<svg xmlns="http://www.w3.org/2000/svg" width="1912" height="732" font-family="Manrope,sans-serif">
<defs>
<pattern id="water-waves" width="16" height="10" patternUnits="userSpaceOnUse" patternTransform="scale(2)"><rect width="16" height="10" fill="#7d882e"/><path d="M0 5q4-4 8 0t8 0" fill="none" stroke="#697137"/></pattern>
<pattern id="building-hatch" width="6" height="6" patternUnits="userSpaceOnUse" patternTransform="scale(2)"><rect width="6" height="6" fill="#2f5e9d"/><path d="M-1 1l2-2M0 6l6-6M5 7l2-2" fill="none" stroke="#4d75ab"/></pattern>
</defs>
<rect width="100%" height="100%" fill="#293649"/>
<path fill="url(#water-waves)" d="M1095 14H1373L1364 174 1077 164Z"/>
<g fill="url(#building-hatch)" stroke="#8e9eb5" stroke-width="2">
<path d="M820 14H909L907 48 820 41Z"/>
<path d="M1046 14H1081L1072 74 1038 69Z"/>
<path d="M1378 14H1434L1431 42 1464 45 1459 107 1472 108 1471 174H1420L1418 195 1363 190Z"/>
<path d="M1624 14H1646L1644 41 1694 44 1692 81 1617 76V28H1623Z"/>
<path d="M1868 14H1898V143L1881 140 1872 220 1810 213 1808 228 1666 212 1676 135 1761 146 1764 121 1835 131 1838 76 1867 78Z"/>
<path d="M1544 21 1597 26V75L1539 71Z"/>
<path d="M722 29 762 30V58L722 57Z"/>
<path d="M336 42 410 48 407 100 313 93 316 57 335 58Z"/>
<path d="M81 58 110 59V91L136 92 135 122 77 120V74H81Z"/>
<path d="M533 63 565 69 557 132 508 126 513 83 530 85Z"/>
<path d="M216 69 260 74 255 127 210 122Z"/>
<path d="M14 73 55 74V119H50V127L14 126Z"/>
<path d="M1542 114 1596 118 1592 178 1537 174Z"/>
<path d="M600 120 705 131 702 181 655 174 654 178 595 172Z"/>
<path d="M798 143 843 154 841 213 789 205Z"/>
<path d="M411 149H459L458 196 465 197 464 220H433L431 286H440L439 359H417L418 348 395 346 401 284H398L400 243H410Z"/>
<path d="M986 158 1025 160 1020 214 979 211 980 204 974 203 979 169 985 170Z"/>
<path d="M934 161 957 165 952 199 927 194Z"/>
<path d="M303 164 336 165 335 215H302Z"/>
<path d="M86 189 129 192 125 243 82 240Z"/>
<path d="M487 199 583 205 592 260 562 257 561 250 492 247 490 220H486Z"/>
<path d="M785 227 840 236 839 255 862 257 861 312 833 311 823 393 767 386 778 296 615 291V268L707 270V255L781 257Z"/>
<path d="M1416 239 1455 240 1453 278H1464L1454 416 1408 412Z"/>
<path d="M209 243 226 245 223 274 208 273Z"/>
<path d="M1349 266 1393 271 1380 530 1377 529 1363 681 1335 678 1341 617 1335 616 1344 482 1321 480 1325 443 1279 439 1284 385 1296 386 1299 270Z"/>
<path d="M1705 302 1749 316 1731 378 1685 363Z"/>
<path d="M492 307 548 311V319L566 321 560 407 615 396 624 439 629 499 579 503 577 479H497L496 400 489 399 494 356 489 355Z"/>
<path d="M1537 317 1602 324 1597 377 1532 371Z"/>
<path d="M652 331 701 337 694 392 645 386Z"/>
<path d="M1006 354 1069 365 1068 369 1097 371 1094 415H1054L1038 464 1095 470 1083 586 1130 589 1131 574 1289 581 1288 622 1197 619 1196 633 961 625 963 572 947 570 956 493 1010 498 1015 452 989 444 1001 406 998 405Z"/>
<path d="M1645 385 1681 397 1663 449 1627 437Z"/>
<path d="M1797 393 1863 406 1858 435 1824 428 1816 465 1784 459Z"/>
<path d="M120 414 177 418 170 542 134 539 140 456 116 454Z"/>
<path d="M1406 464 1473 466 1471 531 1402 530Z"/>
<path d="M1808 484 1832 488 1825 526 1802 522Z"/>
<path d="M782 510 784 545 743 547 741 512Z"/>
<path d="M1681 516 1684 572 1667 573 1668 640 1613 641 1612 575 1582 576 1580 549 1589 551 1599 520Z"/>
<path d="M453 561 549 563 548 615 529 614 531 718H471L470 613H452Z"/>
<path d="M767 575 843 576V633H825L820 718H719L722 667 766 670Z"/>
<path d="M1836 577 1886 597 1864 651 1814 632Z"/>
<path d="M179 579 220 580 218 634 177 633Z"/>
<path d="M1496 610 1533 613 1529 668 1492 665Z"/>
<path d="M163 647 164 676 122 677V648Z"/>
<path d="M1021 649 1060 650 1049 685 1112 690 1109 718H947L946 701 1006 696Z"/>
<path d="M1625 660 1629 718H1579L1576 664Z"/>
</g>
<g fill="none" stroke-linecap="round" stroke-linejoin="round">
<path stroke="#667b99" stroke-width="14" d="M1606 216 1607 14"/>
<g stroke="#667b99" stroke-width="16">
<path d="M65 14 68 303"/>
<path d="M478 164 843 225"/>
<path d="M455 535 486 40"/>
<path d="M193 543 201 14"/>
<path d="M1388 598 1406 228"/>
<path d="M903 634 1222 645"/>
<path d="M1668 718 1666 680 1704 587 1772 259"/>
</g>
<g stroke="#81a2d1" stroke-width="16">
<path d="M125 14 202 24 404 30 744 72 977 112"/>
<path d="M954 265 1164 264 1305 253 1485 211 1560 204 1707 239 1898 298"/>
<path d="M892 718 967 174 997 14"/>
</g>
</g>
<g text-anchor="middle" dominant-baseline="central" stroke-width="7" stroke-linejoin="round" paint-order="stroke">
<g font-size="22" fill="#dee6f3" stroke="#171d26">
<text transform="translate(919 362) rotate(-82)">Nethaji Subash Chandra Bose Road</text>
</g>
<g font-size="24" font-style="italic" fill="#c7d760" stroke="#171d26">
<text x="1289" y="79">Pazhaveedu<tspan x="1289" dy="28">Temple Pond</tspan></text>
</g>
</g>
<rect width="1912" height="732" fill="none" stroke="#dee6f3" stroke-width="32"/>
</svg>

_ _ _ _ _ _ _

**ABOUT THIS TASK:**
Once you have read the records, repeat them all exactly.

**ANSWER TO THIS TASK:**
<svg xmlns="http://www.w3.org/2000/svg" width="1912" height="732" font-family="Manrope,sans-serif">
<defs>
<pattern id="water-waves" width="16" height="10" patternUnits="userSpaceOnUse" patternTransform="scale(2)"><rect width="16" height="10" fill="#7d882e"/><path d="M0 5q4-4 8 0t8 0" fill="none" stroke="#697137"/></pattern>
<pattern id="building-hatch" width="6" height="6" patternUnits="userSpaceOnUse" patternTransform="scale(2)"><rect width="6" height="6" fill="#2f5e9d"/><path d="M-1 1l2-2M0 6l6-6M5 7l2-2" fill="none" stroke="#4d75ab"/></pattern>
</defs>
<rect width="100%" height="100%" fill="#293649"/>
<path fill="url(#water-waves)" d="M1095 14H1373L1364 174 1077 164Z"/>
<g fill="url(#building-hatch)" stroke="#8e9eb5" stroke-width="2">
<path d="M820 14H909L907 48 820 41Z"/>
<path d="M1046 14H1081L1072 74 1038 69Z"/>
<path d="M1378 14H1434L1431 42 1464 45 1459 107 1472 108 1471 174H1420L1418 195 1363 190Z"/>
<path d="M1624 14H1646L1644 41 1694 44 1692 81 1617 76V28H1623Z"/>
<path d="M1868 14H1898V143L1881 140 1872 220 1810 213 1808 228 1666 212 1676 135 1761 146 1764 121 1835 131 1838 76 1867 78Z"/>
<path d="M1544 21 1597 26V75L1539 71Z"/>
<path d="M722 29 762 30V58L722 57Z"/>
<path d="M336 42 410 48 407 100 313 93 316 57 335 58Z"/>
<path d="M81 58 110 59V91L136 92 135 122 77 120V74H81Z"/>
<path d="M533 63 565 69 557 132 508 126 513 83 530 85Z"/>
<path d="M216 69 260 74 255 127 210 122Z"/>
<path d="M14 73 55 74V119H50V127L14 126Z"/>
<path d="M1542 114 1596 118 1592 178 1537 174Z"/>
<path d="M600 120 705 131 702 181 655 174 654 178 595 172Z"/>
<path d="M798 143 843 154 841 213 789 205Z"/>
<path d="M411 149H459L458 196 465 197 464 220H433L431 286H440L439 359H417L418 348 395 346 401 284H398L400 243H410Z"/>
<path d="M986 158 1025 160 1020 214 979 211 980 204 974 203 979 169 985 170Z"/>
<path d="M934 161 957 165 952 199 927 194Z"/>
<path d="M303 164 336 165 335 215H302Z"/>
<path d="M86 189 129 192 125 243 82 240Z"/>
<path d="M487 199 583 205 592 260 562 257 561 250 492 247 490 220H486Z"/>
<path d="M785 227 840 236 839 255 862 257 861 312 833 311 823 393 767 386 778 296 615 291V268L707 270V255L781 257Z"/>
<path d="M1416 239 1455 240 1453 278H1464L1454 416 1408 412Z"/>
<path d="M209 243 226 245 223 274 208 273Z"/>
<path d="M1349 266 1393 271 1380 530 1377 529 1363 681 1335 678 1341 617 1335 616 1344 482 1321 480 1325 443 1279 439 1284 385 1296 386 1299 270Z"/>
<path d="M1705 302 1749 316 1731 378 1685 363Z"/>
<path d="M492 307 548 311V319L566 321 560 407 615 396 624 439 629 499 579 503 577 479H497L496 400 489 399 494 356 489 355Z"/>
<path d="M1537 317 1602 324 1597 377 1532 371Z"/>
<path d="M652 331 701 337 694 392 645 386Z"/>
<path d="M1006 354 1069 365 1068 369 1097 371 1094 415H1054L1038 464 1095 470 1083 586 1130 589 1131 574 1289 581 1288 622 1197 619 1196 633 961 625 963 572 947 570 956 493 1010 498 1015 452 989 444 1001 406 998 405Z"/>
<path d="M1645 385 1681 397 1663 449 1627 437Z"/>
<path d="M1797 393 1863 406 1858 435 1824 428 1816 465 1784 459Z"/>
<path d="M120 414 177 418 170 542 134 539 140 456 116 454Z"/>
<path d="M1406 464 1473 466 1471 531 1402 530Z"/>
<path d="M1808 484 1832 488 1825 526 1802 522Z"/>
<path d="M782 510 784 545 743 547 741 512Z"/>
<path d="M1681 516 1684 572 1667 573 1668 640 1613 641 1612 575 1582 576 1580 549 1589 551 1599 520Z"/>
<path d="M453 561 549 563 548 615 529 614 531 718H471L470 613H452Z"/>
<path d="M767 575 843 576V633H825L820 718H719L722 667 766 670Z"/>
<path d="M1836 577 1886 597 1864 651 1814 632Z"/>
<path d="M179 579 220 580 218 634 177 633Z"/>
<path d="M1496 610 1533 613 1529 668 1492 665Z"/>
<path d="M163 647 164 676 122 677V648Z"/>
<path d="M1021 649 1060 650 1049 685 1112 690 1109 718H947L946 701 1006 696Z"/>
<path d="M1625 660 1629 718H1579L1576 664Z"/>
</g>
<g fill="none" stroke-linecap="round" stroke-linejoin="round">
<path stroke="#667b99" stroke-width="14" d="M1606 216 1607 14"/>
<g stroke="#667b99" stroke-width="16">
<path d="M65 14 68 303"/>
<path d="M478 164 843 225"/>
<path d="M455 535 486 40"/>
<path d="M193 543 201 14"/>
<path d="M1388 598 1406 228"/>
<path d="M903 634 1222 645"/>
<path d="M1668 718 1666 680 1704 587 1772 259"/>
</g>
<g stroke="#81a2d1" stroke-width="16">
<path d="M125 14 202 24 404 30 744 72 977 112"/>
<path d="M954 265 1164 264 1305 253 1485 211 1560 204 1707 239 1898 298"/>
<path d="M892 718 967 174 997 14"/>
</g>
</g>
<g text-anchor="middle" dominant-baseline="central" stroke-width="7" stroke-linejoin="round" paint-order="stroke">
<g font-size="22" fill="#dee6f3" stroke="#171d26">
<text transform="translate(919 362) rotate(-82)">Nethaji Subash Chandra Bose Road</text>
</g>
<g font-size="24" font-style="italic" fill="#c7d760" stroke="#171d26">
<text x="1289" y="79">Pazhaveedu<tspan x="1289" dy="28">Temple Pond</tspan></text>
</g>
</g>
<rect width="1912" height="732" fill="none" stroke="#dee6f3" stroke-width="32"/>
</svg>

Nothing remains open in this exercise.